*** DATASET EXCERPT Section Begins ***
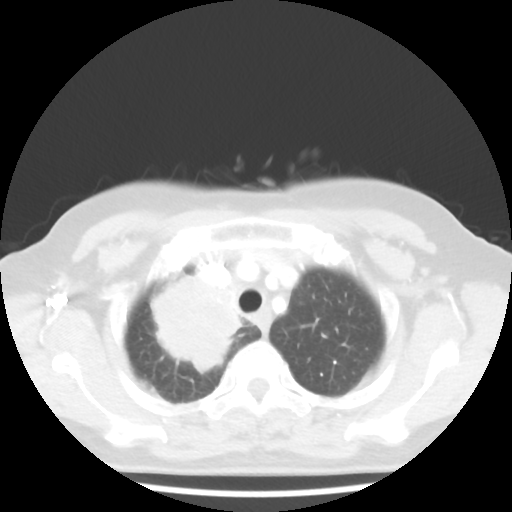
Chest CT, one axial slice; 100 kVp; lung window (W 1500 / L -600 HU); 5 mm slice thickness; 512 × 512 image matrix. Female patient, age 62 years. Case-level facts recorded for this patient, not image findings: clinical TNM (as recorded): T3 N0 M0; histopathological grade: G3.
Annotated regions visible in this slice (bounding box drawn by a radiologist):
- lung tumour (recorded histology: small cell carcinoma): box from (x=139, y=267) to (x=254, y=384) px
*** DATASET EXCERPT Section Ends ***
Look above for the line containing "Annotated regions visible", then please write out that line and each one after it through the end, exactly, with nothing else.

ANSWER BOX:
Annotated regions visible in this slice (bounding box drawn by a radiologist):
- lung tumour (recorded histology: small cell carcinoma): box from (x=139, y=267) to (x=254, y=384) px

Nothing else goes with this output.